以上、わたしが現時点で追いかけている主なVTuber/バーチャルライバーさんたちについてつらつらと書いてみました。これ以外にも(あんまり書けるほど詳しくないけど)キズナアイちゃんとかマグロナおじさんとか、何人かいます。人気ある方っていうのは、見ればやっぱその理由がわかるよね。

最近こんな記事を読んだんです。

先日引退したあるバーチャルライバーさんに関する3人のファンの鼎談記事で、話している内容はディープすぎて半分も分からないんだけど、それなりに思うところがあった。

VTuberとかもまあ、2017年にわっとメジャーになって、じき2年とかだから、その間に始める人もいれば辞める人もいる。でも普通のタレントなんかと違って、Vの者の引退とは何かっていうと、ロールプレイの停止であって、すなわちキャラクターの死なのだ…。
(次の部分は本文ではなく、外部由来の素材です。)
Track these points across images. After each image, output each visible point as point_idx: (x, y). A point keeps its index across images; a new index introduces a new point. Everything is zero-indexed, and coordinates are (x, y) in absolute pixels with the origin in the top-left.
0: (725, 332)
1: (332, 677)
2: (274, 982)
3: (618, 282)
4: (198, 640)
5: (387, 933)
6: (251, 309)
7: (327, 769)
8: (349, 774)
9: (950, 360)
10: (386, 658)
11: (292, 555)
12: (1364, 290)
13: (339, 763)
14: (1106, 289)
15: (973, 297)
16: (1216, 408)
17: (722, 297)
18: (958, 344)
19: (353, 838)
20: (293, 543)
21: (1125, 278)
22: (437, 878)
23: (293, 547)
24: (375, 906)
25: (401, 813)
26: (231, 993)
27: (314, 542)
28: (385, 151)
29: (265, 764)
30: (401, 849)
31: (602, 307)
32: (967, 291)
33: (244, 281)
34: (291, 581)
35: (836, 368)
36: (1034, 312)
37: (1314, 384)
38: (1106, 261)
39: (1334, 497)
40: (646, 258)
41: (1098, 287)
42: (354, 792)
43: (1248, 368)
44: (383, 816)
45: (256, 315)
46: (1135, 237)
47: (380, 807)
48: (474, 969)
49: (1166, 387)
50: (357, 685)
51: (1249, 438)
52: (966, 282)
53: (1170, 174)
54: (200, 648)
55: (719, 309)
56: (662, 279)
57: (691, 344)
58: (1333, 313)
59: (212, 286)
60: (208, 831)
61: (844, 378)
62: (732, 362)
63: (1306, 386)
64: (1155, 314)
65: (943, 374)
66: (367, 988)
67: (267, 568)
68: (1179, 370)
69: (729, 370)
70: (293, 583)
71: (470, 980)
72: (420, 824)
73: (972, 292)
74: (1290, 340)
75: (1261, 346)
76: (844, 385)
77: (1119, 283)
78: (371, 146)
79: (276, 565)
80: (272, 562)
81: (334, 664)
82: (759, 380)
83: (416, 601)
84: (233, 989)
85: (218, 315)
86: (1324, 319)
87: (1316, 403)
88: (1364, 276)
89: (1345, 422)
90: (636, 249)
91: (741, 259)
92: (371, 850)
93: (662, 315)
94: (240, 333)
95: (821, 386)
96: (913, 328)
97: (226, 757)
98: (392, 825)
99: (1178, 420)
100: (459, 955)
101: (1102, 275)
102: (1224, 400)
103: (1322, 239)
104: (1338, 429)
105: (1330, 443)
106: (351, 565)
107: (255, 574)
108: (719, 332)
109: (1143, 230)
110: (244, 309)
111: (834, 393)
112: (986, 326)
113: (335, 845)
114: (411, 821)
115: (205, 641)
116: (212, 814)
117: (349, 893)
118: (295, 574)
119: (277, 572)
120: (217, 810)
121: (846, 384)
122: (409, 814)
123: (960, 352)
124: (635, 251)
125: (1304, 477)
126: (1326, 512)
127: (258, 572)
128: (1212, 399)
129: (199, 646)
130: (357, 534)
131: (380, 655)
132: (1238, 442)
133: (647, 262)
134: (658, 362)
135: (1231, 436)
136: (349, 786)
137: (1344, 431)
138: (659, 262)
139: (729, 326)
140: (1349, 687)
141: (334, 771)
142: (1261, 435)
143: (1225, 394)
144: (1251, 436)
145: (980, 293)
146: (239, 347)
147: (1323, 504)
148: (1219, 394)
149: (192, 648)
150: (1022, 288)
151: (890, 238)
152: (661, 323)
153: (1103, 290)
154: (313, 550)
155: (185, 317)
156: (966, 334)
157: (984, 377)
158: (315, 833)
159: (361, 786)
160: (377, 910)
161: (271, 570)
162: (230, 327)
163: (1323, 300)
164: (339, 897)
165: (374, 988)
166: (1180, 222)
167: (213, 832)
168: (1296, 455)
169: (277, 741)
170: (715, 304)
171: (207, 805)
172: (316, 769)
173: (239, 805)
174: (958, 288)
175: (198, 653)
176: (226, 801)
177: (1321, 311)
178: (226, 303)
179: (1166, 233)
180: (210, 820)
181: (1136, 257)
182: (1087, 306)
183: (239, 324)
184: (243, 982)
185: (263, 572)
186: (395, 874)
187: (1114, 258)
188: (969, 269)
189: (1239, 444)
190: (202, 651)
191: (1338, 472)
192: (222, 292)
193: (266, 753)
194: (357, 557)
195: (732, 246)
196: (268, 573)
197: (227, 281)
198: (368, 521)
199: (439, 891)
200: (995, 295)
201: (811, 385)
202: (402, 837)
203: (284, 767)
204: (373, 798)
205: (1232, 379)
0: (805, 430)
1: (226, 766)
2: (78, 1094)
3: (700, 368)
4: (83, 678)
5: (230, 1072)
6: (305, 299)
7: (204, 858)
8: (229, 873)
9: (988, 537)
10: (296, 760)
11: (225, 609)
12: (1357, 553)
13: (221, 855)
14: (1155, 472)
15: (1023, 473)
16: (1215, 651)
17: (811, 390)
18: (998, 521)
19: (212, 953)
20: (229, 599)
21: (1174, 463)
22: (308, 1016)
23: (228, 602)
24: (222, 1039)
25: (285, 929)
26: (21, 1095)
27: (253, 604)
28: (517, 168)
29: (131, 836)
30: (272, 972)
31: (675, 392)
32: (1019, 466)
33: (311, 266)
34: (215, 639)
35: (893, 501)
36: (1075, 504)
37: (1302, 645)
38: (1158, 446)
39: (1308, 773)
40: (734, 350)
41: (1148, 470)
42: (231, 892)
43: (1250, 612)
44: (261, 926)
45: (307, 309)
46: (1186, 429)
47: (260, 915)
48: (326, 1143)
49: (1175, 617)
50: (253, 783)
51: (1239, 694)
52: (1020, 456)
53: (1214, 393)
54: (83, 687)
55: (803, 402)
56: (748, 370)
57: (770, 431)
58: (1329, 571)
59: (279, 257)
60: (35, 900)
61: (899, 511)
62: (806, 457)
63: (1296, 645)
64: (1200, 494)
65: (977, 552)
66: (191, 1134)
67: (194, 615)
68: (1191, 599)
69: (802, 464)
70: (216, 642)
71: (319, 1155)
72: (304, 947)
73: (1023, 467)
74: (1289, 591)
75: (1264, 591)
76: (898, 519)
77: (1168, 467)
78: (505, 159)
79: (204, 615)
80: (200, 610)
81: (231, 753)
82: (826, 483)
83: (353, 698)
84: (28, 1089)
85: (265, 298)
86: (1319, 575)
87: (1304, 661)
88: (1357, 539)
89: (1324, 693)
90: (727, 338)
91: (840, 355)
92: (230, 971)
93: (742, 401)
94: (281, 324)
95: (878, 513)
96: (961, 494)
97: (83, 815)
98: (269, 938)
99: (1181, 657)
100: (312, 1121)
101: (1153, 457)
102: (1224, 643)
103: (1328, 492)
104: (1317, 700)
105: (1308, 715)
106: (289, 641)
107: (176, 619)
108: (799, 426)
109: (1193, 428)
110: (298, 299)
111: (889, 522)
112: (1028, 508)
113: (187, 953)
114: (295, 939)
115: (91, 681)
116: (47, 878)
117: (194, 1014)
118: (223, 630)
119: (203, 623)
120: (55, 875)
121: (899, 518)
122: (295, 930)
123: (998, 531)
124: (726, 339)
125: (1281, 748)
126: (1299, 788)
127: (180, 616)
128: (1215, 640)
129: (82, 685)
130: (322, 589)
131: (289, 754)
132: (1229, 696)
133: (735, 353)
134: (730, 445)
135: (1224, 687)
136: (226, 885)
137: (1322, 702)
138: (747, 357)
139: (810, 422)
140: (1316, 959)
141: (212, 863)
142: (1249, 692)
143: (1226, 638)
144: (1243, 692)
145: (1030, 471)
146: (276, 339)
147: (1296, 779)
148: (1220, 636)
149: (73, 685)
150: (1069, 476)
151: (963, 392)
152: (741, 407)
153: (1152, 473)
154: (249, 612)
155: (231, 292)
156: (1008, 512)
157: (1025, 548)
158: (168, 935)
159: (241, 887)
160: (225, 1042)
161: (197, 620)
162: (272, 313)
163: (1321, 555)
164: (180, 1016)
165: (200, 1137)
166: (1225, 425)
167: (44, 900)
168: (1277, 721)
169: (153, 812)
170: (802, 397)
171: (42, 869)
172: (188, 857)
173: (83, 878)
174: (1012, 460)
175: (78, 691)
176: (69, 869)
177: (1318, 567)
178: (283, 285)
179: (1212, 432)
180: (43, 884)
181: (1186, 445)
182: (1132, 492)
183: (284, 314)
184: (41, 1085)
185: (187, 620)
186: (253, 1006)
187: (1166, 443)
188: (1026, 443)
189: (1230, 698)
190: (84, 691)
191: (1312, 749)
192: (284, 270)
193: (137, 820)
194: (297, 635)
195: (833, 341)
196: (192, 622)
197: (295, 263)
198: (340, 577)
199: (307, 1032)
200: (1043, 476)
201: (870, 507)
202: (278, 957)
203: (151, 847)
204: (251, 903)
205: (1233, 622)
それって、好きで追いかけているファンにとってはどういう感覚なんだろうと思っていたんだけど、この記事のなかで一人の方がその喪失感を「飲み屋でいつも話してた常連が海外転勤で居なくなる感覚」と表現していて、なるほどなあと思った。

個人運営だったり企業傘下だったりとそれぞれに事情の違いはあるものの、Vの者ってたぶんうまくやればこれからもずっと息の長いプロジェクトになると思うんです。アバターは物理肉体のような老化という制約を受けないし、テクノロジーの進歩と普及に応じて、きっとどんどん多彩な表現ができるようになる。

そのなかで、今はまだ一対多のコンテンツとして、有能な一握りのパフォーマーだけが手にしている魂の形というものを、もし自分だったらどんな形にしてみたいかなとかいうことも、時々ちょっと考えたりもします。